++++ Provided records
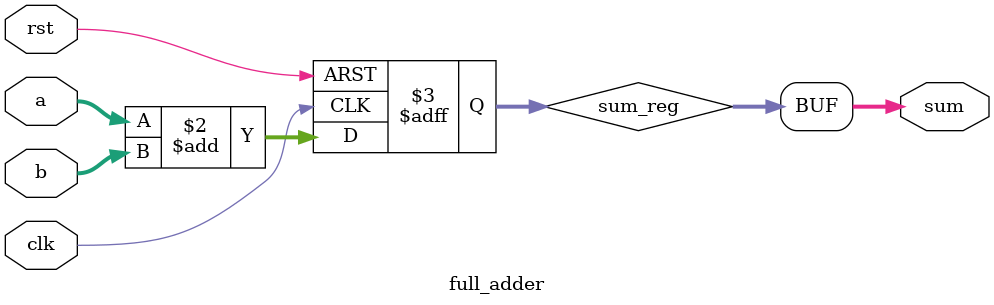
<source format=sv>
module full_adder 
#(
    parameter DATA_WIDTH = 2
)
(
    input clk,
    input rst,
    input  wire [DATA_WIDTH - 1:0] a,
    input  wire [DATA_WIDTH - 1:0] b,
    output wire [DATA_WIDTH:0] sum
);

    reg [DATA_WIDTH:0] sum_reg;

    always @(posedge clk or posedge rst) begin
        if (rst) begin
            sum_reg <= 0;
        end else begin
            sum_reg <= a + b;
        end
    end

    assign sum = sum_reg;
endmodule
</source>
++++++++
§ **Task description**
Using the records above, copy exactly the lines from the one containing "sum_reg <= a + b;" through the last, inclusive, and nothing else.

§ **Answer for the task**
            sum_reg <= a + b;
        end
    end

    assign sum = sum_reg;
endmodule
</source>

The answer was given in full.